A data catalog is a system that collects metadata - data about data. They are inventories of datasets.

They are often used to:

  • Increase data-reuse of (open) datasets. By making descriptions of datasets, you increase their discoverability.
  • Manage data quality. The more datasets you have, the more you'll want to make sure they are usable. This could mean settings serialization requirements or schema compliance.
  • Manage compliance with privacy laws. If you have datasets that contain GDPR-relevant data (personal data), you're legally required to maintain a list of where that data is stored, what you need it for and what you're doing with it.

Why Atomic Server could be great for Data Catalogs

Atomic-Server is a powerful Database that can be used as a modern, powerful data catalog. It has a few advantages over others:

  • Free & open source. MIT licensed!
  • Many built-in features, like full-text search, history, live synchronization and rights management.
  • Great performance. Requests take nanoseconds to milliseconds.
  • Very easy to setup. One single binary, no weird runtime dependencies.
  • Everything is linked data. Not just datasets (which you might), but also everything around them (users, comments, implementations).
  • Powerful CMS capabilities. With built in support for Tables and Documents, you can easily create webpages with articles or other types of resources using Atomic Server.
  • Atomic Schema can be used to describe the shape of your datasets: the properties you use, which fields are required - things like that. Because Atomic Schema uses URLs, we can easily re-use properties and class definitions. This helps to make your datasets highly interoperable.

When Atomic-Server is used for hosting the data, too

Most datacatalogs only have metadata. However, if you convert your existing CSV / JSON / XML / ... datasets to Atomic Data, you can host them on Atomic-Server as well. This has a few advantages:

  • Data previews in the browser, users can navigate through the data without leaving the catalog.
  • Data itself becomes browseable, too, which means you can traverse a graph by clicking on link values.
  • Standardized Querying means you can easily, from the data catalog, can filter and sort the data.
  • Cross-dataset search. Search queries can be performed over multiple Atomic Data servers at once, enabling searching over multiple datasets. This is also called federated search.

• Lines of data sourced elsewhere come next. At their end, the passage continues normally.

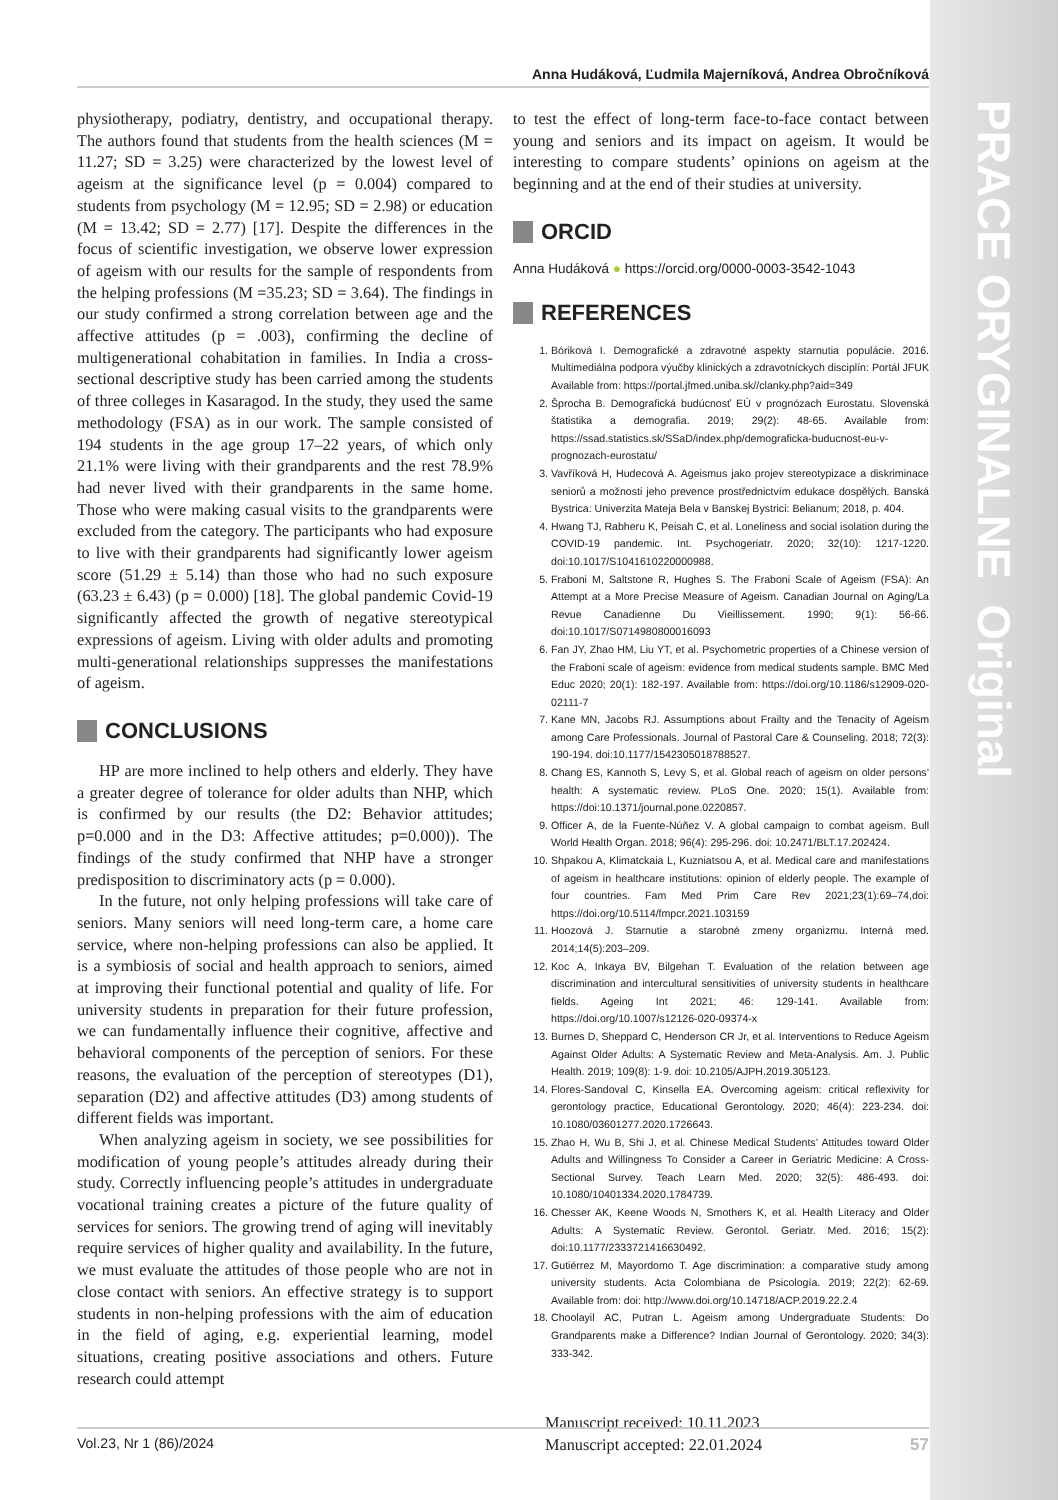PRACE ORYGINALNE Original Papers
Anna Hudáková, Ľudmila Majerníková, Andrea Obročníková
physiotherapy, podiatry, dentistry, and occupational therapy. The authors found that students from the health sciences (M = 11.27; SD = 3.25) were characterized by the lowest level of ageism at the significance level (p = 0.004) compared to students from psychology (M = 12.95; SD = 2.98) or education (M = 13.42; SD = 2.77) [17]. Despite the differences in the focus of scientific investigation, we observe lower expression of ageism with our results for the sample of respondents from the helping professions (M =35.23; SD = 3.64). The findings in our study confirmed a strong correlation between age and the affective attitudes (p = .003), confirming the decline of multigenerational cohabitation in families. In India a cross-sectional descriptive study has been carried among the students of three colleges in Kasaragod. In the study, they used the same methodology (FSA) as in our work. The sample consisted of 194 students in the age group 17–22 years, of which only 21.1% were living with their grandparents and the rest 78.9% had never lived with their grandparents in the same home. Those who were making casual visits to the grandparents were excluded from the category. The participants who had exposure to live with their grandparents had significantly lower ageism score (51.29 ± 5.14) than those who had no such exposure (63.23 ± 6.43) (p = 0.000) [18]. The global pandemic Covid-19 significantly affected the growth of negative stereotypical expressions of ageism. Living with older adults and promoting multi-generational relationships suppresses the manifestations of ageism.
CONCLUSIONS
HP are more inclined to help others and elderly. They have a greater degree of tolerance for older adults than NHP, which is confirmed by our results (the D2: Behavior attitudes; p=0.000 and in the D3: Affective attitudes; p=0.000)). The findings of the study confirmed that NHP have a stronger predisposition to discriminatory acts (p = 0.000).
In the future, not only helping professions will take care of seniors. Many seniors will need long-term care, a home care service, where non-helping professions can also be applied. It is a symbiosis of social and health approach to seniors, aimed at improving their functional potential and quality of life. For university students in preparation for their future profession, we can fundamentally influence their cognitive, affective and behavioral components of the perception of seniors. For these reasons, the evaluation of the perception of stereotypes (D1), separation (D2) and affective attitudes (D3) among students of different fields was important.
When analyzing ageism in society, we see possibilities for modification of young people’s attitudes already during their study. Correctly influencing people’s attitudes in undergraduate vocational training creates a picture of the future quality of services for seniors. The growing trend of aging will inevitably require services of higher quality and availability. In the future, we must evaluate the attitudes of those people who are not in close contact with seniors. An effective strategy is to support students in non-helping professions with the aim of education in the field of aging, e.g. experiential learning, model situations, creating positive associations and others. Future research could attempt
to test the effect of long-term face-to-face contact between young and seniors and its impact on ageism. It would be interesting to compare students’ opinions on ageism at the beginning and at the end of their studies at university.
ORCID
Anna Hudáková ● https://orcid.org/0000-0003-3542-1043
REFERENCES
1. Bóriková I. Demografické a zdravotné aspekty starnutia populácie. 2016. Multimediálna podpora výučby klinických a zdravotníckych disciplín: Portál JFUK Available from: https://portal.jfmed.uniba.sk//clanky.php?aid=349
2. Šprocha B. Demografická budúcnosť EÚ v prognózach Eurostatu. Slovenská štatistika a demografia. 2019; 29(2): 48-65. Available from: https://ssad.statistics.sk/SSaD/index.php/demograficka-buducnost-eu-v-prognozach-eurostatu/
3. Vavříková H, Hudecová A. Ageismus jako projev stereotypizace a diskriminace seniorů a možnosti jeho prevence prostřednictvím edukace dospělých. Banská Bystrica: Univerzita Mateja Bela v Banskej Bystrici: Belianum; 2018, p. 404.
4. Hwang TJ, Rabheru K, Peisah C, et al. Loneliness and social isolation during the COVID-19 pandemic. Int. Psychogeriatr. 2020; 32(10): 1217-1220. doi:10.1017/S1041610220000988.
5. Fraboni M, Saltstone R, Hughes S. The Fraboni Scale of Ageism (FSA): An Attempt at a More Precise Measure of Ageism. Canadian Journal on Aging/La Revue Canadienne Du Vieillissement. 1990; 9(1): 56-66. doi:10.1017/S0714980800016093
6. Fan JY, Zhao HM, Liu YT, et al. Psychometric properties of a Chinese version of the Fraboni scale of ageism: evidence from medical students sample. BMC Med Educ 2020; 20(1): 182-197. Available from: https://doi.org/10.1186/s12909-020-02111-7
7. Kane MN, Jacobs RJ. Assumptions about Frailty and the Tenacity of Ageism among Care Professionals. Journal of Pastoral Care & Counseling. 2018; 72(3): 190-194. doi:10.1177/1542305018788527.
8. Chang ES, Kannoth S, Levy S, et al. Global reach of ageism on older persons’ health: A systematic review. PLoS One. 2020; 15(1). Available from: https://doi:10.1371/journal.pone.0220857.
9. Officer A, de la Fuente-Núñez V. A global campaign to combat ageism. Bull World Health Organ. 2018; 96(4): 295-296. doi: 10.2471/BLT.17.202424.
10. Shpakou A, Klimatckaia L, Kuzniatsou A, et al. Medical care and manifestations of ageism in healthcare institutions: opinion of elderly people. The example of four countries. Fam Med Prim Care Rev 2021;23(1):69–74,doi: https://doi.org/10.5114/fmpcr.2021.103159
11. Hoozová J. Starnutie a starobné zmeny organizmu. Interná med. 2014;14(5):203–209.
12. Koc A, Inkaya BV, Bilgehan T. Evaluation of the relation between age discrimination and intercultural sensitivities of university students in healthcare fields. Ageing Int 2021; 46: 129-141. Available from: https://doi.org/10.1007/s12126-020-09374-x
13. Burnes D, Sheppard C, Henderson CR Jr, et al. Interventions to Reduce Ageism Against Older Adults: A Systematic Review and Meta-Analysis. Am. J. Public Health. 2019; 109(8): 1-9. doi: 10.2105/AJPH.2019.305123.
14. Flores-Sandoval C, Kinsella EA. Overcoming ageism: critical reflexivity for gerontology practice, Educational Gerontology. 2020; 46(4): 223-234. doi: 10.1080/03601277.2020.1726643.
15. Zhao H, Wu B, Shi J, et al. Chinese Medical Students’ Attitudes toward Older Adults and Willingness To Consider a Career in Geriatric Medicine: A Cross-Sectional Survey. Teach Learn Med. 2020; 32(5): 486-493. doi: 10.1080/10401334.2020.1784739.
16. Chesser AK, Keene Woods N, Smothers K, et al. Health Literacy and Older Adults: A Systematic Review. Gerontol. Geriatr. Med. 2016; 15(2): doi:10.1177/2333721416630492.
17. Gutiérrez M, Mayordomo T. Age discrimination: a comparative study among university students. Acta Colombiana de Psicología. 2019; 22(2): 62-69. Available from: doi: http://www.doi.org/10.14718/ACP.2019.22.2.4
18. Choolayil AC, Putran L. Ageism among Undergraduate Students: Do Grandparents make a Difference? Indian Journal of Gerontology. 2020; 34(3): 333-342.
Manuscript received: 10.11.2023
Manuscript accepted: 22.01.2024
Vol.23, Nr 1 (86)/2024 57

Atomic Server compared to CKAN

  • Atomic-Server is MIT licensed - which is more permissive than CKAN's AGPL license.
  • Whereas CKAN needs an external database, a python runtime, solrd and a HTTPS server, Atomic-Server has all of these built-in!
  • CKAN uses plain RDF, which has some very important drawbacks.
  • But... Atomic-Server still misses a few essentials right now:

What we should add to Atomic-Server before it's a decent Data Catalog

  • Add a model for datasets. This is absolutely essential. It could be based on (and link to) DCAT, but needs to be described using Atomic Schema. This step means we can generate forms for Datasets and we can validate their fields.
  • Add views for datasets. Atomic-Server already renders decent views for unknown resources, but a specific view should be created for Datasets. Add a PR if you have a React view!